Oprah: White People Are Still Racist, Even If They Don’t Use The N-Word
August 17, 2013 7:20pm PST
Is it a coincidence that Oprah is ranting on about racism right when she needs to drum up some publicity for a race-focused movie she’s in? First she accused a Swiss sales clerk of being racist because the sales clerk said some variation of “Are you sure you would to see that?” when this woman of the people (and PETA supporter) asked to look at a $35,000 animal-skin purse. Now, after offering a half-hearted non-apology, Oprah’s back again, this time saying that all Americans are racist even if they hold no negative views towards blacks.
This dazzling bit of Orwellian doublethink took place when CNN’s Anderson Cooper interviewed both Oprah and Forest Whitaker as they made the media rounds to shill their new movie, The Butler. That movie, which has been damned for anti-Republican inaccuracies, purports to show the entire civil rights movement, right up until Obama’s election, through the eyes of a White House butler.

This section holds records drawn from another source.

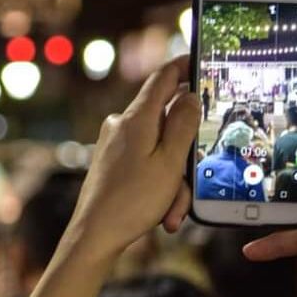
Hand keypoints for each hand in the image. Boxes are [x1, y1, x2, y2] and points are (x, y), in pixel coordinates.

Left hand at [59, 56, 199, 268]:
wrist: (94, 235)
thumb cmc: (132, 200)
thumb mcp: (170, 162)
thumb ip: (183, 124)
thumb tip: (189, 94)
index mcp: (136, 119)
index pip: (163, 78)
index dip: (184, 67)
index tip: (202, 62)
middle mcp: (122, 125)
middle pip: (168, 125)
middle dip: (185, 157)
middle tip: (190, 186)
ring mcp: (115, 144)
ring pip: (160, 152)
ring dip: (173, 182)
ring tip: (171, 212)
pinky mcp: (112, 162)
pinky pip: (146, 166)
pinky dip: (159, 187)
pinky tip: (161, 214)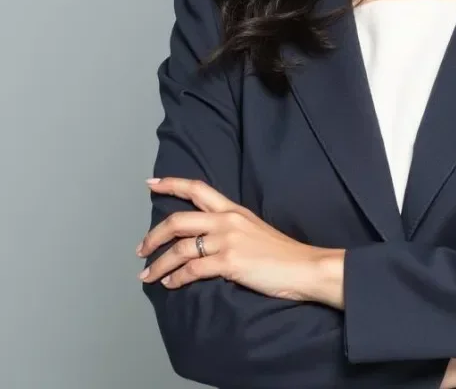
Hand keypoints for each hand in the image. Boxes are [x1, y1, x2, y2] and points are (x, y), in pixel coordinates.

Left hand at [136, 177, 323, 300]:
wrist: (303, 266)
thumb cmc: (281, 253)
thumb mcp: (253, 230)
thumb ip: (230, 230)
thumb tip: (206, 242)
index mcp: (233, 210)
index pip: (197, 189)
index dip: (171, 184)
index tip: (150, 184)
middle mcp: (227, 220)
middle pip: (178, 221)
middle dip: (153, 236)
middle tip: (141, 249)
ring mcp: (228, 241)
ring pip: (180, 248)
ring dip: (159, 264)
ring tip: (148, 275)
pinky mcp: (229, 262)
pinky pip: (192, 270)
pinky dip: (176, 278)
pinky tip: (171, 284)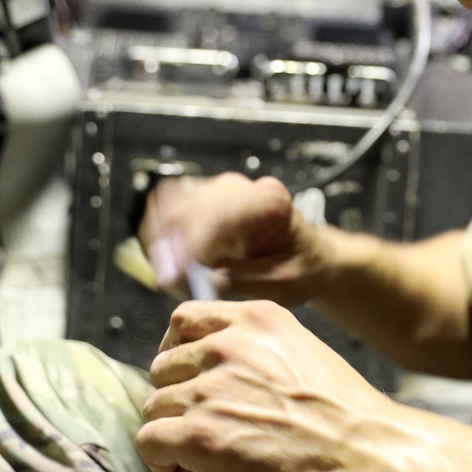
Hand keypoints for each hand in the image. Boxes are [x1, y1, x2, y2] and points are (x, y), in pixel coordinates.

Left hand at [136, 299, 405, 471]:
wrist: (370, 455)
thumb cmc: (346, 420)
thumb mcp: (301, 356)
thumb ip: (255, 355)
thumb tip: (213, 381)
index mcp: (256, 320)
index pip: (183, 320)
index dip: (181, 356)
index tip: (195, 383)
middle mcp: (227, 345)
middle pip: (163, 368)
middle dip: (181, 401)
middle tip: (217, 432)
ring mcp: (209, 388)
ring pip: (154, 407)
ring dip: (176, 435)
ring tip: (216, 460)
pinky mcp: (197, 434)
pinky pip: (149, 443)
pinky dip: (167, 465)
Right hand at [138, 173, 324, 304]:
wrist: (308, 257)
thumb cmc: (301, 269)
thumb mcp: (280, 284)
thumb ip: (238, 281)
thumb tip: (195, 281)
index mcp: (269, 201)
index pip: (218, 214)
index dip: (192, 245)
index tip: (176, 277)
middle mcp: (240, 188)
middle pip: (187, 205)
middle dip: (172, 246)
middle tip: (171, 282)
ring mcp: (218, 190)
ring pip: (171, 204)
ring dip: (163, 241)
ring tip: (172, 275)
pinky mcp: (203, 201)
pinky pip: (168, 210)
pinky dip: (163, 237)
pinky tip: (171, 263)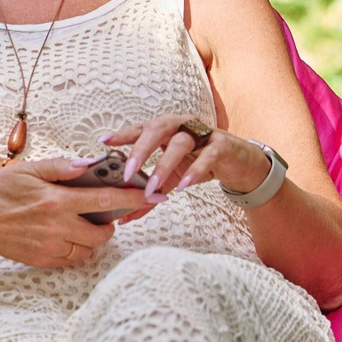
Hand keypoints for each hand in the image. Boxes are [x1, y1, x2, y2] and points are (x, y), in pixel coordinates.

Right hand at [0, 156, 144, 268]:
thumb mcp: (27, 169)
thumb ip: (62, 167)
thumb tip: (90, 164)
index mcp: (56, 201)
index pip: (106, 201)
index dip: (134, 198)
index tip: (154, 196)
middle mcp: (57, 227)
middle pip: (103, 233)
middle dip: (110, 224)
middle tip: (102, 214)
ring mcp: (49, 247)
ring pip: (89, 249)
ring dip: (92, 239)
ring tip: (80, 224)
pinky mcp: (42, 260)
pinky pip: (71, 259)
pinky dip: (75, 248)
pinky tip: (64, 235)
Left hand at [99, 117, 272, 207]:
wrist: (238, 164)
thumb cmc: (199, 163)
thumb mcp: (171, 178)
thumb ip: (150, 194)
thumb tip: (125, 216)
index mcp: (165, 129)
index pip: (140, 128)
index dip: (122, 134)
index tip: (103, 142)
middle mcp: (182, 125)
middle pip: (157, 128)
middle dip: (140, 149)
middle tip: (127, 172)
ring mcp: (203, 133)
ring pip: (180, 143)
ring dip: (164, 166)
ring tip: (153, 187)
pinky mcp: (223, 145)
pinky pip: (208, 155)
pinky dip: (195, 171)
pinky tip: (183, 186)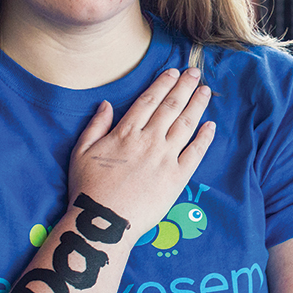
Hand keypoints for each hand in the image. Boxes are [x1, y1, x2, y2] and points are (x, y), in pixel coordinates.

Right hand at [66, 68, 214, 239]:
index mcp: (126, 132)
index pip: (149, 100)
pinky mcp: (177, 178)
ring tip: (206, 91)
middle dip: (185, 86)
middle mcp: (149, 140)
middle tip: (196, 73)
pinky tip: (211, 125)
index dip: (163, 83)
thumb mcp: (81, 152)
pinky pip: (195, 153)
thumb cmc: (88, 188)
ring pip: (186, 125)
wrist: (103, 221)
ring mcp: (165, 158)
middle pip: (171, 107)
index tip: (173, 71)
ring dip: (197, 105)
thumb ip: (95, 126)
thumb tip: (107, 104)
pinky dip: (205, 138)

Oprah opened up the subject by suggesting that Emmitt Till, a 14-year-old boy whom racists murdered in Mississippi during the height of the civil rights era, was exactly the same as Trayvon Martin, a drug-taking, violence-obsessed, hulking 17-year-old who was killed when the man he was trying to beat to death managed to shoot him first. Anderson responded by saying that, while blacks are upset about the Martin case, whites think that they are reading too much into it.
And there was the opening Oprah needed to begin discussing whites and race in America. It started off innocuously enough:
Oh, I know, I know. That’s why I love the film in light of this discussion is because it brings context to this discussion. I mean, look at the film, beginning with that lynching scene and ending with walking into Obama’s office, look at what has happened in the span of one man’s lifetime.

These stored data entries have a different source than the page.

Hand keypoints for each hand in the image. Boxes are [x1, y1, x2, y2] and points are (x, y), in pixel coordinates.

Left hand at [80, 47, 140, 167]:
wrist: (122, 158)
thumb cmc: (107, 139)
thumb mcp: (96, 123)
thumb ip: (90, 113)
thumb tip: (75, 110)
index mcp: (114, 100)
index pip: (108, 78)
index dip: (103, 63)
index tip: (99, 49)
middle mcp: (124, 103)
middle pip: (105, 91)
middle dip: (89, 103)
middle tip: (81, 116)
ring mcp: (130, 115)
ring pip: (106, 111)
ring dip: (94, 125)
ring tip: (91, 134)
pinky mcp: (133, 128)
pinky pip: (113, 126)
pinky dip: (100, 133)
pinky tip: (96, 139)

From this meaningless, New Age blah-blah, it was a short step to incoherence for Oprah and Whitaker. Inspired by Oprah, Whitaker offered that “This movie reminds us of the circular motion of things still trying working themselves is going on, as in Emmitt Till, and we’re looking at Trayvon, we’re looking at Oscar Grant, we’re looking at all these situations and recognizing we have to move ourselves forward with this change.” If nothing else, Whitaker reminds us that most actors do better with someone else’s lines than when they try to write their own.
Not to be outdone by someone other than herself, Oprah upped the incoherence ante:
Emmitt Till became a symbol for those times as Emmitt Till has become a symbol for this time. I mean, there are multiple Trayvon Martins whose names never make the newspapers or the headlines. The circumstances surrounding that allowed that to be. There were multiple Emmitt Tills, there were multiple lynchings, there were multiple young black boys whose names are not remembered and often not even recorded.
I’ve read that five times now and I still can’t figure out what Oprah’s saying. I think she had a talking point memo that urged her to use the phrases “Emmitt Till,” “Trayvon Martin,” and “lynchings,” with urgent intensity in the hope that some meaning would eventually emerge.
Talking nonsense was just the warm-up act for Oprah’s real point, which is that white people are inherently racist, even if they’re not actually . . . racist. Oprah had her answer all ready when Cooper pointed out that there was one juror (clearly a bad jury) “who did not understand, did not feel linked to Trayvon Martin, felt connected to George Zimmerman in a way, but not Trayvon Martin, she felt race was not part of this case at all.” Heck, Oprah practically stampeded him to get her point out there:
People don’t feel it’s race because people don’t call it race…A lot of people think if they think they’re not using the n-word themselves, they physically aren’t using the n-word themselves, and do not harbor ill will towards black people that it’s not racist. But to me it’s ridiculous to look at that case and not to think that race was involved.
In other words, if a black person is involved in anything whatsoever that’s not a completely positive situation, racism is at the root of it. End of story.
Let’s stipulate that there are racist people in America. These are people who judge others, not by the content of their character, but by the color of their skin. Let’s further stipulate that this is a bad thing, because it dehumanizes people. And while the race mongers won’t want to admit this, let’s stipulate that blacks are as guilty of racism as whites. But what all honest people have to acknowledge is that, while we have racist people living in America, America is no longer an institutionally racist nation, because our laws and traditions are strongly opposed to racism.
Oh, and one more thing: Let’s stipulate that we won’t assume that actors are stupid and ill-informed until they open their mouths and actually prove it.